Author: Francis Kelley/Tue, Jul 16, 2013/Categories: Long Island Accidents

accident_new_york_state_distracted_driversNew York Gov. Andrew Cuomo announced this week that unmarked state police officers will drive around looking for distracted drivers as part of heightened enforcement efforts to curb this dangerous behavior.

According to a CBS New York report, Cuomo announced that 30 unmarked SUVs will be on state parkways this summer looking for people texting or using their smartphones while behind the wheel.

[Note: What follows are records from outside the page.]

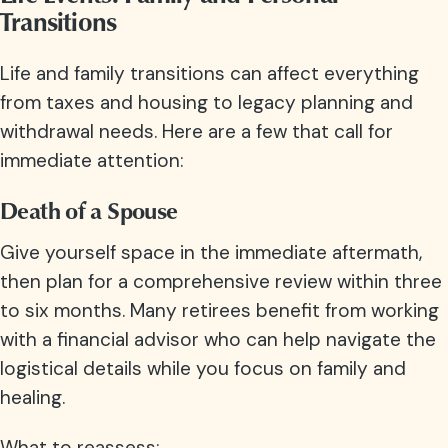
Transitions
Life and family transitions can affect everything
from taxes and housing to legacy planning and
withdrawal needs. Here are a few that call for
immediate attention:
Death of a Spouse
Give yourself space in the immediate aftermath,
then plan for a comprehensive review within three
to six months. Many retirees benefit from working
with a financial advisor who can help navigate the
logistical details while you focus on family and
healing.
What to reassess:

New York Penalizes Distracted Drivers

In a recent report, we also noted that New York was imposing stiffer penalties on drivers caught texting while driving, often known as distracted driving. Those penalties include 60-day suspensions for newly licensed drivers caught texting while driving, and 5-point license penalties for experienced drivers caught in the act.

Cuomo announced the stepped-up enforcement plan to place unmarked police officers on roadways at an event on Long Island that used a crash course to teach drivers the dangers of distracted driving, CBS reports.

Long Island’s roadways are among the worst the in the tri-county area, according to recent reports, and the added danger of distracted driving on the roadways only serves to raise the risk of more accidents happening. Our recent accounts show that distracted driving – such as texting or otherwise using a phone while driving – already has led to an increased rate of traffic and automobile accidents that involve serious injuries or death.

Phone Use Has Not Decreased

Though recent heightened enforcement efforts have aimed to curb the behavior we’ve noted, it seems that many drivers are ignoring the warnings and continue to use phones while behind the wheel.

Cuomo’s event this week in Suffolk County was targeted toward younger drivers as police there provided teen drivers, mostly, with the opportunity to attempt to navigate a crash course. According to information provided by CBS in its report, AAA data shows that at least 3,000 teens die per year behind the wheel of an automobile while they’re texting or using their smartphones.